ABOUT THIS EXERCISE: Nothing but the records themselves, exactly as written and free of pictures, should appear in your response.

(INFORMATION GIVEN Opens)

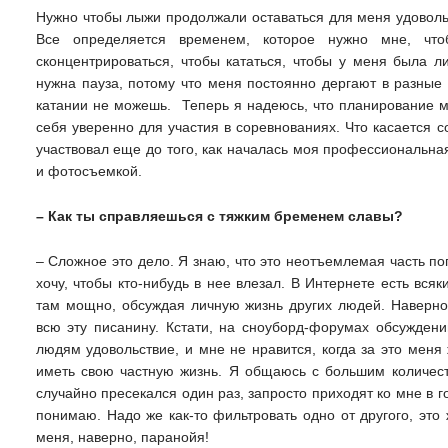
Нужно чтобы лыжи продолжали оставаться для меня удовольс
Все определяется временем, которое нужно мне, чт
сконцентрироваться, чтобы кататься, чтобы у меня была л
нужна пауза, потому что меня постоянно дергают в разные 
катании не можешь.
Теперь я надеюсь, что планирование мо
себя уверенно для участия в соревнованиях. Что касается с
участвовал еще до того, как началась моя профессиональна
и фотосъемкой.
– Как ты справляешься с тяжким бременем славы?
– Сложное это дело. Я знаю, что это неотъемлемая часть поп
хочу, чтобы кто-нибудь в нее влезал. В Интернете есть вся
там мощно, обсуждая личную жизнь других людей. Наверно
всю эту писанину. Кстати, на сноуборд-форумах обсуждени
людям удовольствие, и мне не нравится, когда за это меня
иметь свою частную жизнь. Я общаюсь с большим количеств
случайно пресекался один раз, запросто приходят ко мне в г
понимаю. Надо же как-то фильтровать одно от другого, это 
меня, наверно, паранойя!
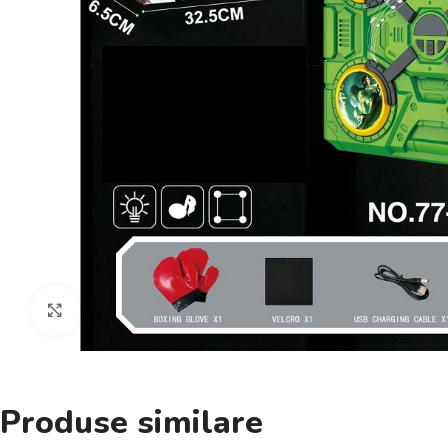
Click pentru a mări
Produse similare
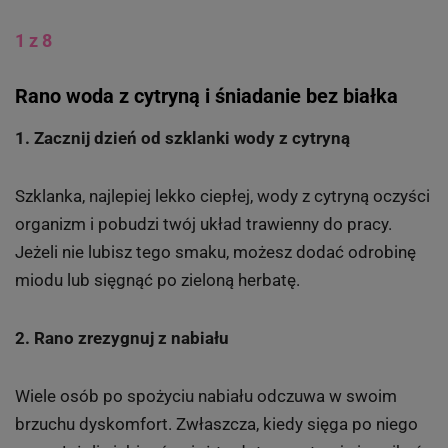
1 z 8
Rano woda z cytryną i śniadanie bez białka
1. Zacznij dzień od szklanki wody z cytryną
Szklanka, najlepiej lekko ciepłej, wody z cytryną oczyści
organizm i pobudzi twój układ trawienny do pracy.
Jeżeli nie lubisz tego smaku, możesz dodać odrobinę
miodu lub sięgnąć po zieloną herbatę.
2. Rano zrezygnuj z nabiału
Wiele osób po spożyciu nabiału odczuwa w swoim
brzuchu dyskomfort. Zwłaszcza, kiedy sięga po niego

(INFORMATION GIVEN Closes)

TASK OUTPUT:
Нужно чтобы лыжи продолжали оставаться для меня удовольс
Все определяется временем, которое нужно мне, чт
сконцентрироваться, чтобы кататься, чтобы у меня была л
нужна пауза, потому что меня постоянно дергают в разные 
катании не можешь.
Теперь я надеюсь, что планирование мо
себя уверенно для участия в соревнованиях. Что касается с
участвовал еще до того, как началась моя профессиональна
и фотосъемкой.
– Как ты справляешься с тяжким бременем славы?
– Сложное это дело. Я знаю, что это неотъемлемая часть поп
хочу, чтобы кто-нибудь в нее влезал. В Интернете есть вся
там мощно, обсуждая личную жизнь других людей. Наверно
всю эту писанину. Кстати, на сноуборд-форумах обсуждени
людям удовольствие, и мне не нравится, когда за это меня
иметь свою частную жизнь. Я общаюсь с большим количеств
случайно пресекался один раз, запросто приходят ко мне в г
понимаю. Надо же как-то фильтровать одно от другого, это 
меня, наверно, паранойя!
Click pentru a mări
Produse similare
1 z 8
Rano woda z cytryną i śniadanie bez białka
1. Zacznij dzień od szklanki wody z cytryną
Szklanka, najlepiej lekko ciepłej, wody z cytryną oczyści
organizm i pobudzi twój układ trawienny do pracy.
Jeżeli nie lubisz tego smaku, możesz dodać odrobinę
miodu lub sięgnąć po zieloną herbatę.
2. Rano zrezygnuj z nabiału
Wiele osób po spożyciu nabiału odczuwa w swoim
brzuchu dyskomfort. Zwłaszcza, kiedy sięga po niego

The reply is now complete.